Not all women who visited faith homes attained or even aspired to the levels of leadership and public ministry that Helen Dawlly, Carrie Bates, and Anna Prosser achieved after their stays in these sacred venues. Far more frequently, women reported that being healed enabled them to fulfill the familial, religious, and social duties that they had felt compelled to neglect during their illnesses. The ability to return home and to engage in household work such as cooking, laundry, and caretaking following a period of respite at a house of healing was commonly offered as evidence of a cure. Cases like these suggest that experiencing divine healing did not always lead women to challenge, or even to question, the social and cultural norms that equated true womanhood with maternity and domesticity. For some individuals, visits to faith homes reinforced, rather than unsettled, conventional gender ideologies. Regardless of whether they used their newfound health and strength to pursue projects that satisfied or upset societal expectations, however, women who espoused the devotional ethic they encountered in houses of healing did subvert longstanding and persistently influential associations between female sanctity and passive resignation to physical suffering. Rejecting the role of the retiring female invalid as well as the restrictive prescriptions of the rest cure, women like Dawlly and Bates, as well as their more conventional sisters, sidestepped these sets of expectations by adopting a model of spiritual experience that esteemed active service rather than long-suffering endurance.
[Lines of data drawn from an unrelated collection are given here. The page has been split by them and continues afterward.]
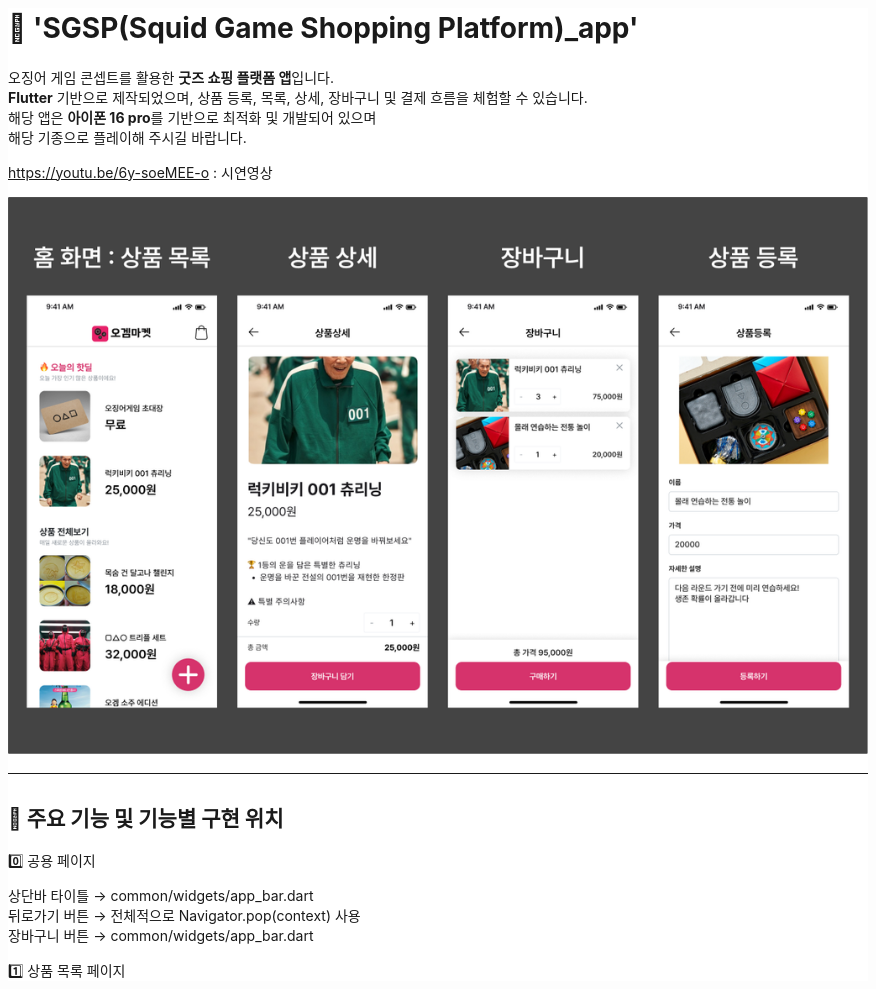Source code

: # 🦑 'SGSP(Squid Game Shopping Platform)\_app'

오징어 게임 콘셉트를 활용한 **굿즈 쇼핑 플랫폼 앱**입니다.  
**Flutter** 기반으로 제작되었으며, 상품 등록, 목록, 상세, 장바구니 및 결제 흐름을 체험할 수 있습니다.  
해당 앱은 **아이폰 16 pro**를 기반으로 최적화 및 개발되어 있으며  
해당 기종으로 플레이해 주시길 바랍니다.  

https://youtu.be/6y-soeMEE-o : 시연영상

<p align="center">
  <img src="docs/주요 기능.png" width="100%" alt="주요 기능 예시 이미지"/>
</p>

---

## 🔧 주요 기능 및 기능별 구현 위치

0️⃣ 공용 페이지  
  
상단바 타이틀 → common/widgets/app_bar.dart  
뒤로가기 버튼 → 전체적으로 Navigator.pop(context) 사용  
장바구니 버튼 → common/widgets/app_bar.dart  
  
1️⃣ 상품 목록 페이지 
  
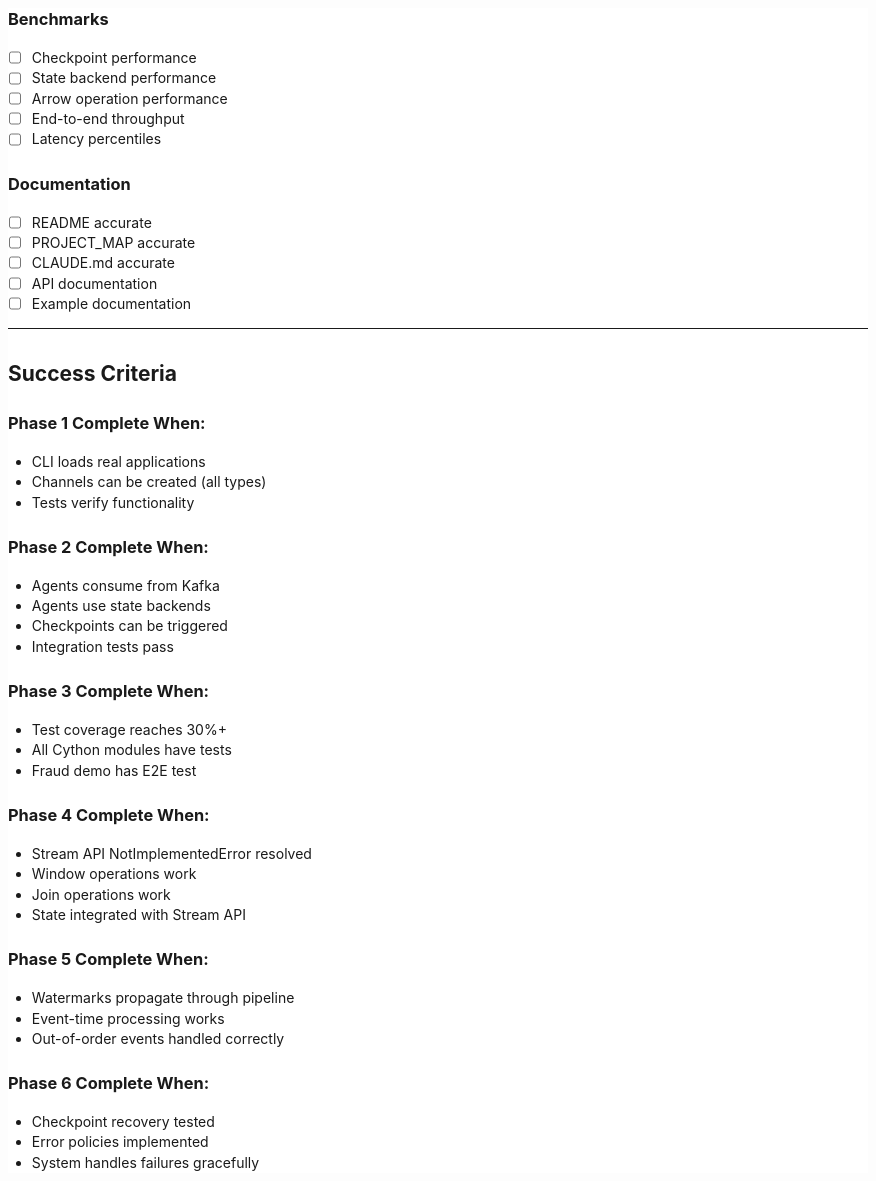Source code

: ### Benchmarks
- [ ] Checkpoint performance
- [ ] State backend performance
- [ ] Arrow operation performance
- [ ] End-to-end throughput
- [ ] Latency percentiles

### Documentation
- [ ] README accurate
- [ ] PROJECT_MAP accurate
- [ ] CLAUDE.md accurate
- [ ] API documentation
- [ ] Example documentation

---

## Success Criteria

### Phase 1 Complete When:
- CLI loads real applications
- Channels can be created (all types)
- Tests verify functionality

### Phase 2 Complete When:
- Agents consume from Kafka
- Agents use state backends
- Checkpoints can be triggered
- Integration tests pass

### Phase 3 Complete When:
- Test coverage reaches 30%+
- All Cython modules have tests
- Fraud demo has E2E test

### Phase 4 Complete When:
- Stream API NotImplementedError resolved
- Window operations work
- Join operations work
- State integrated with Stream API

### Phase 5 Complete When:
- Watermarks propagate through pipeline
- Event-time processing works
- Out-of-order events handled correctly

### Phase 6 Complete When:
- Checkpoint recovery tested
- Error policies implemented
- System handles failures gracefully
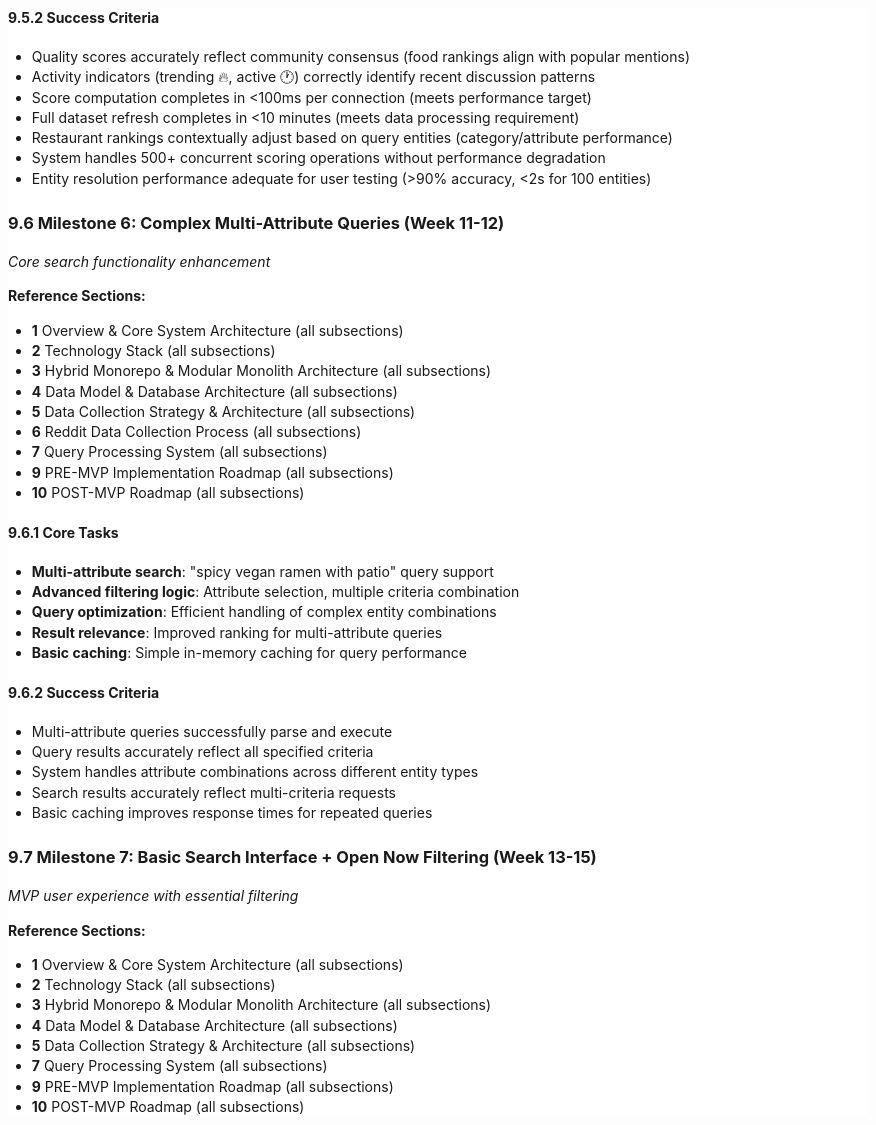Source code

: #### 9.5.2 Success Criteria

- Quality scores accurately reflect community consensus (food rankings align with popular mentions)
- Activity indicators (trending 🔥, active 🕐) correctly identify recent discussion patterns
- Score computation completes in <100ms per connection (meets performance target)
- Full dataset refresh completes in <10 minutes (meets data processing requirement)
- Restaurant rankings contextually adjust based on query entities (category/attribute performance)
- System handles 500+ concurrent scoring operations without performance degradation
- Entity resolution performance adequate for user testing (>90% accuracy, <2s for 100 entities)

### 9.6 Milestone 6: Complex Multi-Attribute Queries (Week 11-12)

_Core search functionality enhancement_

**Reference Sections:**

- **1** Overview & Core System Architecture (all subsections)
- **2** Technology Stack (all subsections)
- **3** Hybrid Monorepo & Modular Monolith Architecture (all subsections)
- **4** Data Model & Database Architecture (all subsections)
- **5** Data Collection Strategy & Architecture (all subsections)
- **6** Reddit Data Collection Process (all subsections)
- **7** Query Processing System (all subsections)
- **9** PRE-MVP Implementation Roadmap (all subsections)
- **10** POST-MVP Roadmap (all subsections)

#### 9.6.1 Core Tasks

- **Multi-attribute search**: "spicy vegan ramen with patio" query support
- **Advanced filtering logic**: Attribute selection, multiple criteria combination
- **Query optimization**: Efficient handling of complex entity combinations
- **Result relevance**: Improved ranking for multi-attribute queries
- **Basic caching**: Simple in-memory caching for query performance

#### 9.6.2 Success Criteria

- Multi-attribute queries successfully parse and execute
- Query results accurately reflect all specified criteria
- System handles attribute combinations across different entity types
- Search results accurately reflect multi-criteria requests
- Basic caching improves response times for repeated queries

### 9.7 Milestone 7: Basic Search Interface + Open Now Filtering (Week 13-15)

_MVP user experience with essential filtering_

**Reference Sections:**

- **1** Overview & Core System Architecture (all subsections)
- **2** Technology Stack (all subsections)
- **3** Hybrid Monorepo & Modular Monolith Architecture (all subsections)
- **4** Data Model & Database Architecture (all subsections)
- **5** Data Collection Strategy & Architecture (all subsections)
- **7** Query Processing System (all subsections)
- **9** PRE-MVP Implementation Roadmap (all subsections)
- **10** POST-MVP Roadmap (all subsections)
For Harriet Barker, and for many other women and men, houses of healing served as important way-stations along the road to mental transformation, physical rejuvenation, spiritual wholeness, and, in some cases, life-changing endeavor. Within the sacred spaces of faith homes like Berachah, Bethshan, and Faith-Rest Cottage, sick persons observed alternative perspectives on the problem of pain and witnessed different methods of coping with affliction. Separated from skeptical critics and pessimistic doctors as well as from the responsibilities and cultural pressures that characterized their everyday worlds, guests at these establishments were surrounded instead with believers who persuaded them to abandon modes of thinking and acting that kept them bedridden, to embrace the promises of healing contained in the Bible, and to embody a manner of living that linked holiness with the energetic pursuit of purity and service.